Strukturierte Probleme

Bewertungsverluste führten bei Bank Vontobel zu Abgängen im Verwaltungsrat. SonntagsZeitung, 14. Dezember 2008

Die Zürcher Privatbank Vontobel profitiert vom Image eines seriös geführten Geldinstituts mit wenig Risiken. Ihr 92-jähriger Patron Hans Vontobel , der über seine Familienstiftung die Firma kontrolliert, verstärkt diesen Ruf. In Tat und Wahrheit ist Vontobel zu einem grossen Obligationen-Hedge-Fund geworden, der in der Finanzkrise unter Druck gerät.

Vontobel hat in den letzten Jahren im grossen Stil strukturierte Obligationenprodukte emittiert und mit Optionen aufgepeppt, um höhere Renditen zu erzielen. Dank grosser Nachfrage spülte das viel Geld ins Haus, welches die Bank im Kapitalmarkt anlegte. Dieses Geschäftsmodell ist offenbar umstritten.

Der Chef des für den Jahresabschluss zuständigen Audit Committee im Vontobel -Verwaltungsrat, Hans Caspar von der Crone, trat diese Woche per sofort zurück, nachdem die Bank sein Mandat nicht erneuern wollte. Von der Crone spricht von «Konflikt», den er nicht öffentlich ausbreiten will. Zwei weitere Verwaltungsräte gaben gleichzeitig ihren Rücktritt bekannt. Vontobel -Sprecher Jürg Stähelin sagt: «Es versteht sich von selbst, dass in einer solchen Marktphase intensive Diskussionen im Rahmen der normalen VR-Tätigkeit stattfinden. Wie in jedem VR sind inhaltliche Fachdiskussionen selbstverständlich und Pflicht. Von einem Konflikt kann aus unserer Warte keine Rede sein.»

Das Kernproblem der geölten Strukturierten-Maschine ist, dass die Kundengelder nicht nur in ausfallsichere Staatspapiere investiert wurden. Um die versprochene Mehrrendite zu erzielen, brauchte es Anlagen in riskanteren Unternehmensanleihen. Weil deren Kurse eingebrochen sind, muss Vontobel entsprechend abschreiben. Mitte Jahr entfielen von 19 Milliarden Franken Bilanzsumme 7,5 Milliarden auf «andere finanzielle Vermögenswerte zu Fair Value», gemeint sind hauptsächlich festverzinsliche Obligationen.
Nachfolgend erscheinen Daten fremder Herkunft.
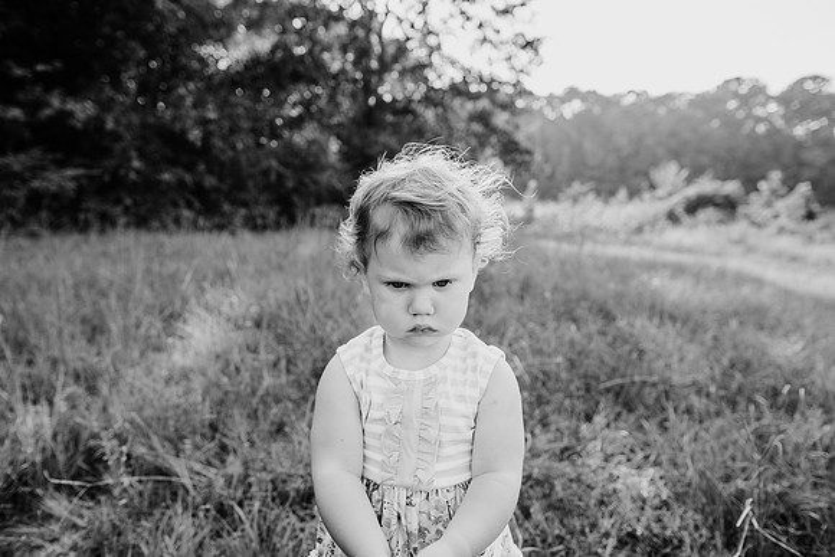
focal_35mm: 24
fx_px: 557
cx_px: 418
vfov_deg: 53.2
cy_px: 278
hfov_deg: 73.7
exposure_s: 1/640
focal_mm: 24
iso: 200
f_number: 3.5
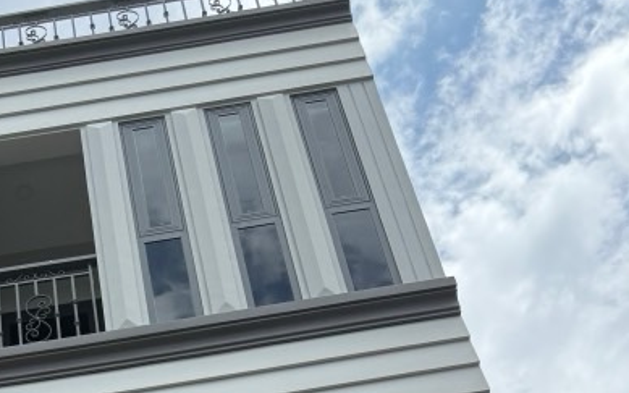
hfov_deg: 29.9
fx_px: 1148
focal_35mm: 67
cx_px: 118
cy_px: 731
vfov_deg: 16.1
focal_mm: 6.76
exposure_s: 1/6711
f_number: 1.78
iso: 100
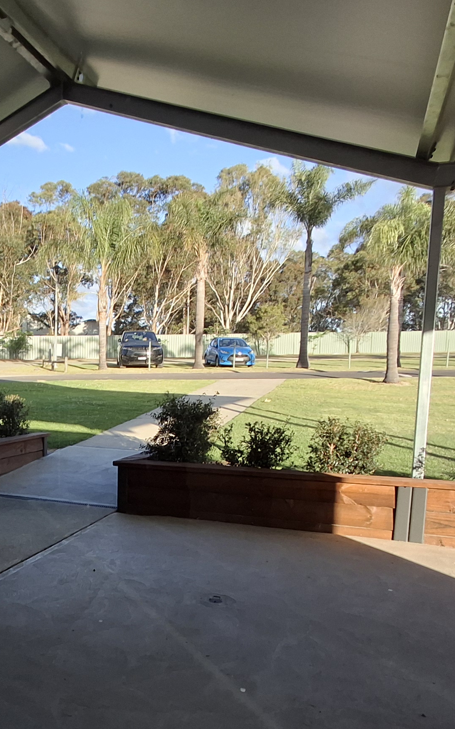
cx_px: 75
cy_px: 462
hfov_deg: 37.6
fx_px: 635
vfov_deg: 58.8
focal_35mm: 32
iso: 50
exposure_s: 1/50
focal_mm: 1.64
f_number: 2.2
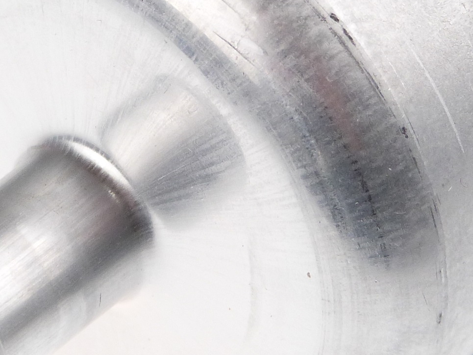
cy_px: 77
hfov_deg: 7.5
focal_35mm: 264
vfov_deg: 5.6
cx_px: 224
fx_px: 3608
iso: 200
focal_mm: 16.5
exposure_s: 1/200
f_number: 3.6
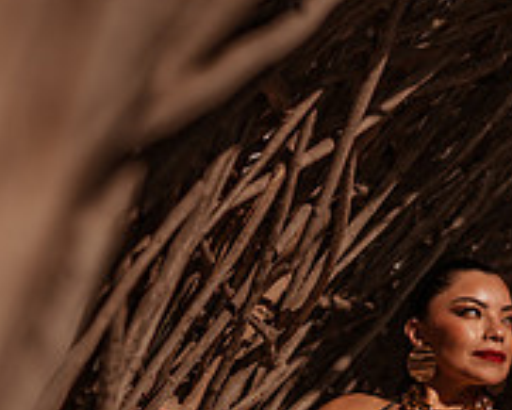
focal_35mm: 105
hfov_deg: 18.1
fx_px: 1592
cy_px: 346
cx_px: 82
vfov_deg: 14.6
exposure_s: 1/8000
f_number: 1.8
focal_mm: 35
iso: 50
Um die Verluste abzufedern, greift Vontobel zu einer gemäss Buchhaltungsstandard IFRS erlaubten Aufwertung. Weil die Finanzkrise die Zürcher Bank zu einer riskanteren Gegenpartei macht, haben deren Verpflichtungen gegenüber Dritten ebenfalls weniger Wert. Ende Juni passte Vontobel ihr Bewertungsmodell entsprechend an und verbuchte so einen Gewinn von 20 Millionen Franken, 17 Prozent des Halbjahresgewinns.

Gewinnrückgang verschärft durch Strukturierten-Einbruch

Wie viel aber will Vontobel in Zukunft noch aufwerten, um den absehbaren Gewinneinbruch abzuschwächen, lautet die zentrale Frage. «Bevor ich zu Vontobel kam, habe ich die Bilanz genau studiert», sagt dazu Finanzchef Martin Sieg , Ex-ZKB. «Danach habe ich gut geschlafen. Sie ist sehr sicher, sehr diversifiziert, sehr professionell gemanagt.»

Nicht ins Bild passt die von mehreren Seiten bestätigte Aussage, dass der Abgang von der Crones wegen Bewertungsfragen erfolgte. Möglicherweise drängte dieser darauf, die Bilanz wie bisher konservativ zu bewerten, statt stille Reserven anzuzapfen, was der Regulator erlaubt, aber die Bank anfälliger macht. Der Gewinnrückgang wird verschärft durch den Einbruch bei den Strukturierten, die bisher den Löwenanteil des Gewinns ausmachten.

Die buchhalterische Aufwertung hat auch einen Bezug zur Managerlohndebatte. Gemäss Anlagestiftung Ethos machte die Entschädigung von VR und Gruppenleitung um CEO Herbert Scheidt über 11 Prozent des Reingewinns 2007 aus, bei CS und Julius Bär sind es 2,4 Prozent. Je tiefer der Gewinn, desto ausgeprägter das Missverhältnis bei Vontobel.